Aviez-vous écouté les BO des films de Claudia Llosa conçues par Selma ?
J.F : Claudia est une amie proche et c'est elle qui m'a invité à travailler avec Selma, non seulement professionnellement, mais aussi humainement. Au moment de l'élaboration de mon film, je n'avais pas encore écouté la musique de FAUSTA (2009), mais je savais que celle de MADEINUSA (2006) pouvait avoir des similitudes avec celle de CONTRACORRIENTE, puis lorsque j'ai vu FAUSTA, je me suis rendu compte qu'elle était différente.
Vous nous avez dit que vous étiez aussi musicien, en quoi cela facilite les échanges avec Selma, lui jouez-vous de la guitare pour communiquer vos intentions, ou par des mots, des références... ?

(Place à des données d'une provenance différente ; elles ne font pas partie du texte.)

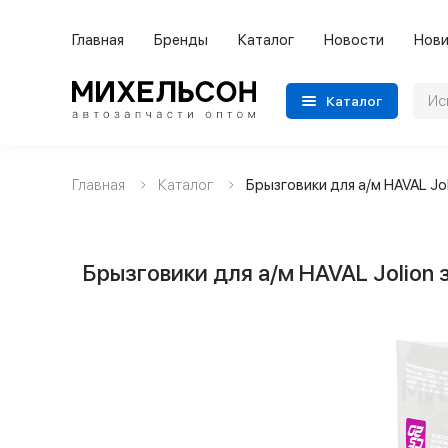
Главная
Бренды
Каталог
Новости
Нови
Каталог
Главная
Каталог
Брызговики для а/м HAVAL Jol
Применяемость
Бренды
Брызговики для а/м HAVAL Jolion з
Категории автозапчастей
Все товары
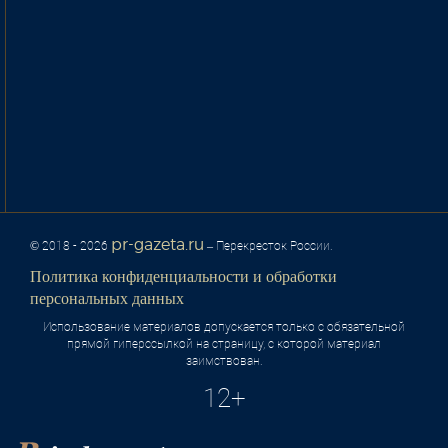
pr-gazeta.ru
© 2018 - 2026
– Перекресток России.
Политика конфиденциальности и обработки
персональных данных
Использование материалов допускается только с обязательной
прямой гиперссылкой на страницу, с которой материал
заимствован.
12+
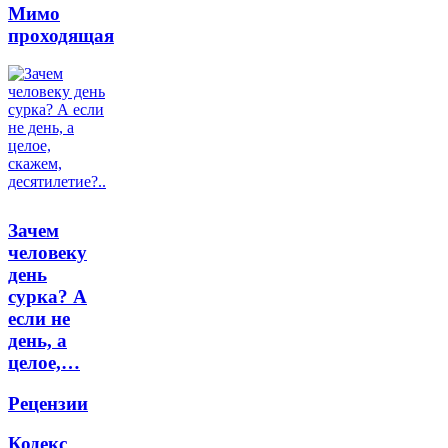
Мимо
проходящая
Зачем
человеку
день
сурка? А
если не
день, а
целое,…
Рецензии
Кодекс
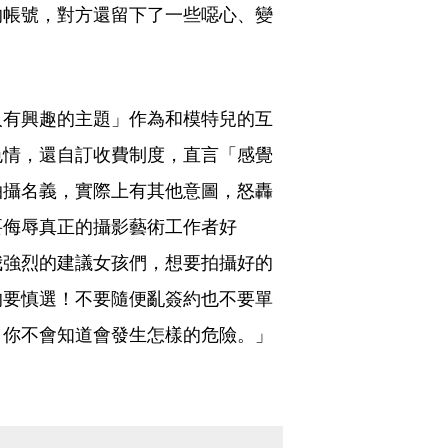
的帳號，對方還留下了一些噁心、變
人有興趣的主題」作為和模特兒的互
色情，還自訂收費制度，直言「感覺
拍攝名義，實際上有其他意圖，怒轟
要侮辱真正的攝影藝術工作者好
我強烈的建議女孩們，想要拍攝好的
的要慎選！不要隨便亂簽約也不要單
，你不會知道會發生怎樣的危險。」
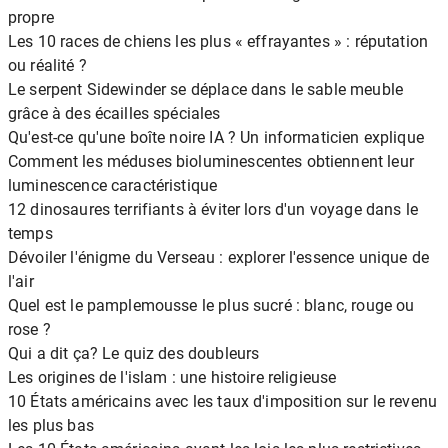
propre
Les 10 races de chiens les plus « effrayantes » : réputation
ou réalité ?
Le serpent Sidewinder se déplace dans le sable meuble
grâce à des écailles spéciales
Qu'est-ce qu'une boîte noire IA ? Un informaticien explique
Comment les méduses bioluminescentes obtiennent leur
luminescence caractéristique
12 dinosaures terrifiants à éviter lors d'un voyage dans le
temps
Dévoiler l'énigme du Verseau : explorer l'essence unique de
l'air
Quel est le pamplemousse le plus sucré : blanc, rouge ou
rose ?
Qui a dit ça? Le quiz des doubleurs
Les origines de l'islam : une histoire religieuse
10 États américains avec les taux d'imposition sur le revenu
les plus bas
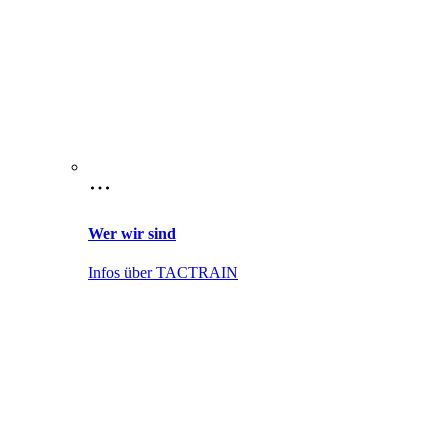
Wer wir sind
Infos über TACTRAIN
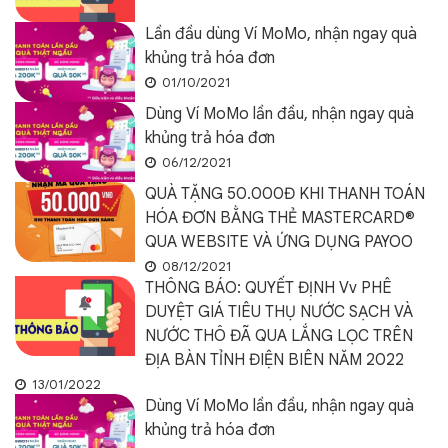
Lần đầu dùng Ví MoMo, nhận ngay quà
khủng trả hóa đơn
01/10/2021
Dùng Ví MoMo lần đầu, nhận ngay quà
khủng trả hóa đơn
06/12/2021
QUÀ TẶNG 50.000Đ KHI THANH TOÁN
HÓA ĐƠN BẰNG THẺ MASTERCARD®
QUA WEBSITE VÀ ỨNG DỤNG PAYOO
08/12/2021
THÔNG BÁO: QUYẾT ĐỊNH Vv PHÊ
DUYỆT GIÁ TIÊU THỤ NƯỚC SẠCH VÀ
NƯỚC THÔ ĐÃ QUA LẮNG LỌC TRÊN
ĐỊA BÀN TỈNH ĐIỆN BIÊN NĂM 2022
13/01/2022
Dùng Ví MoMo lần đầu, nhận ngay quà
khủng trả hóa đơn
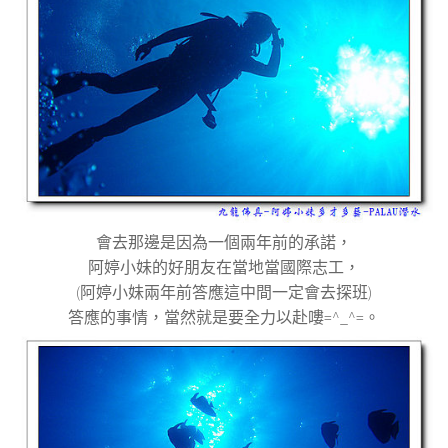
會去那邊是因為一個兩年前的承諾，
阿婷小妹的好朋友在當地當國際志工，
(
阿婷小妹兩年前答應這中間一定會去探班
)
答應的事情，當然就是要全力以赴嘍
=^_^=
。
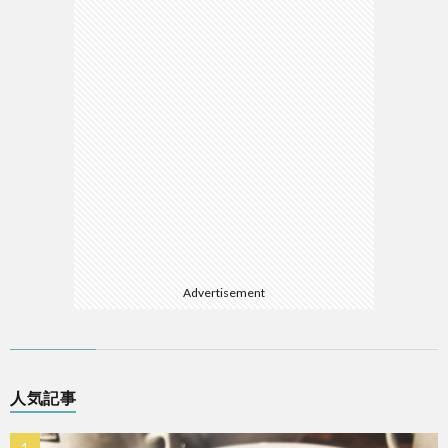
Advertisement
人気記事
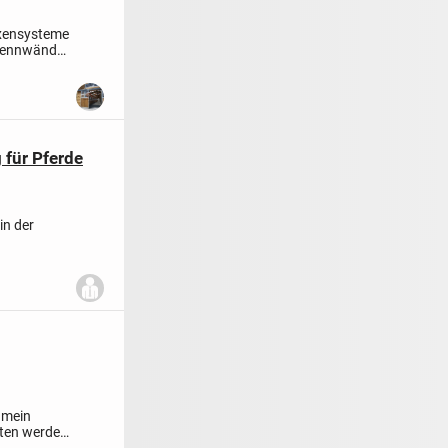
oxensysteme
Trennwände
 für Pferde
in der
 mein
itten werden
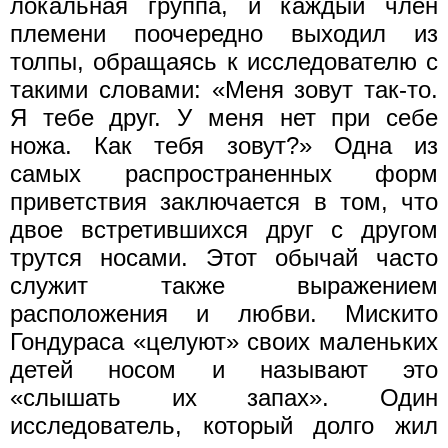
локальная группа, и каждый член
племени поочередно выходил из
толпы, обращаясь к исследователю с
такими словами: «Меня зовут так-то.
Я тебе друг. У меня нет при себе
ножа. Как тебя зовут?» Одна из
самых распространенных форм
приветствия заключается в том, что
двое встретившихся друг с другом
трутся носами. Этот обычай часто
служит также выражением
расположения и любви. Мискито
Гондураса «целуют» своих маленьких
детей носом и называют это
«слышать их запах». Один
исследователь, который долго жил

J.F : Je ne suis pas compositeur, je joue juste de la guitare, mon langage musical est rudimentaire, je n'ai jamais utilisé de mots techniques. L'idée était de transmettre des émotions. Il m'est arrivé de lui envoyer des morceaux que je joue à la guitare pour lui donner des références de ce que je veux, mais je ne lui ai jamais fait entendre d'autres musiques existantes. Par exemple, lorsque nous tournions au Pérou, Selma m'a envoyé des idées, et je me souviens avoir pensé à Chris Isaak, mais j'ai tout de suite refusé de lui exprimer. Je savais que le piano était l'instrument de référence pour Selma, mais je ne voulais pas uniquement de cet instrument, alors il y a aussi de la guitare, sans être dans le folklore, je ne voulais pas de connotation locale, je voulais que la musique soit universelle, mon film n'est pas l'histoire d'une pêcheur gay au Pérou, cela aurait pu se passer n'importe où dans le monde.
Selma, malgré la continuité avec les partitions pour les films de Claudia Llosa, notamment dans l'utilisation de la guitare, qu'elle est la spécificité musicale de CONTRACORRIENTE ?

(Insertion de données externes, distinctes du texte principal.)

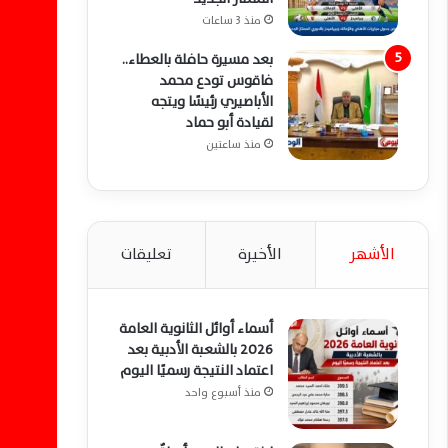
منذ 3 ساعات
بعد مسيرة حافلة بالعطاء..
فاقوس تودع محمد
الأباصيري رئيسًا ويتجه
لقيادة أبو حماد
منذ ساعتين
الأشهر
الأخيرة
تعليقات
أسماء أوائل الثانوية العامة
2026 بالشعبة الأدبية بعد
اعتماد النتيجة رسميًا اليوم
منذ أسبوع واحد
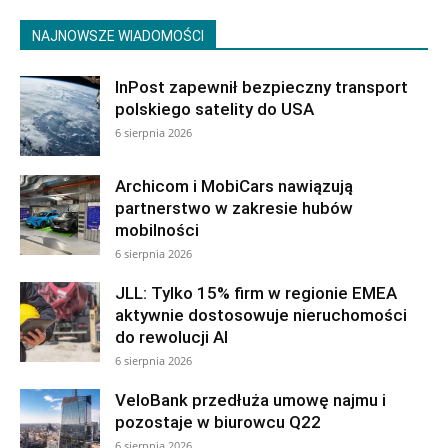
NAJNOWSZE WIADOMOŚCI
InPost zapewnił bezpieczny transport
polskiego satelity do USA
6 sierpnia 2026
Archicom i MobiCars nawiązują
partnerstwo w zakresie hubów
mobilności
6 sierpnia 2026
JLL: Tylko 15% firm w regionie EMEA
aktywnie dostosowuje nieruchomości
do rewolucji AI
6 sierpnia 2026
VeloBank przedłuża umowę najmu i
pozostaje w biurowcu Q22
6 sierpnia 2026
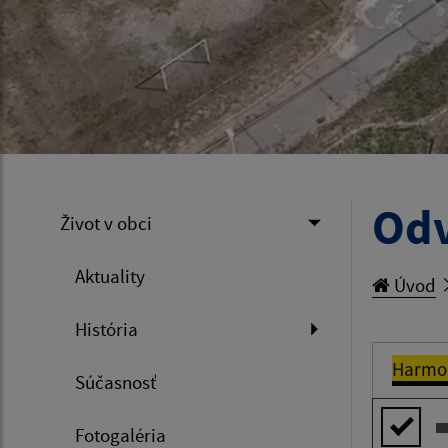
Od
Život v obci
Aktuality
Úvod
História
Harmo
Súčasnosť
Fotogaléria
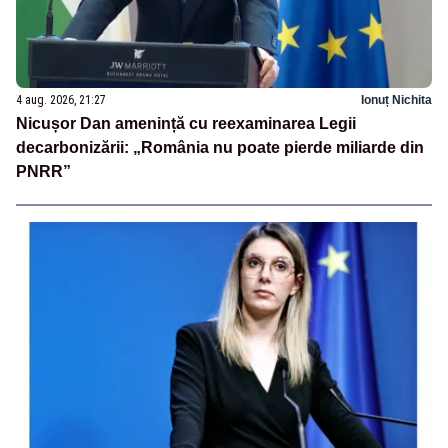
4 aug. 2026, 21:27
Ionuț Nichita
Nicușor Dan amenință cu reexaminarea Legii
decarbonizării: „România nu poate pierde miliarde din
PNRR”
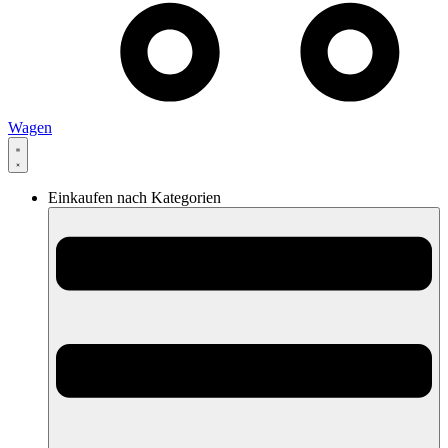
Wagen
Einkaufen nach Kategorien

Selma Mutal : Le point de départ de mon inspiration provient de l'histoire du réalisateur. Ce qui rend cette musique propre au film, ce sont mes échanges avec Javier. Le choix de la guitare par rapport aux films précédents, c'est l'envie de continuer à travailler avec cet instrument, mais l'utilisation est différente. La guitare dans FAUSTA est davantage manipulée avec d'autres sonorités. Ma continuité est plus dans l'approche, de se demander ce dont a besoin le film, c'est une continuité conceptuelle plus que musicale. Ensuite je rentre dans l'histoire des personnages. J'étais prête à enlever beaucoup de musique, j'avais peur d'être trop présente. Le défi était de trouver les thèmes pour les personnages et le couple central.
Que fallait-il absolument éviter ?
S.M : Je voulais éviter deux choses, d'une part qu'il y ait trop de cordes, avec une orchestration trop forte, car c'est un village fermé, je ne pouvais pas rentrer musicalement avec trop d'instruments, et d'autre part je ne pouvais pas rentrer dans l'ambiance de l'église, ni du village, ni du bar, j'étais en dehors de cela, cela rejoint le côté universel, j'étais trés loin du côté religieux ou traditionnel.
Vous allez retravailler ensemble sur votre prochain film ?
J.F : Oui. Mon prochain film est complètement différent, c'est un thriller psychologique, donc la musique sera aussi différente, de la même manière que ce qu'avait fait Selma pour MADEINUSA et FAUSTA était différent.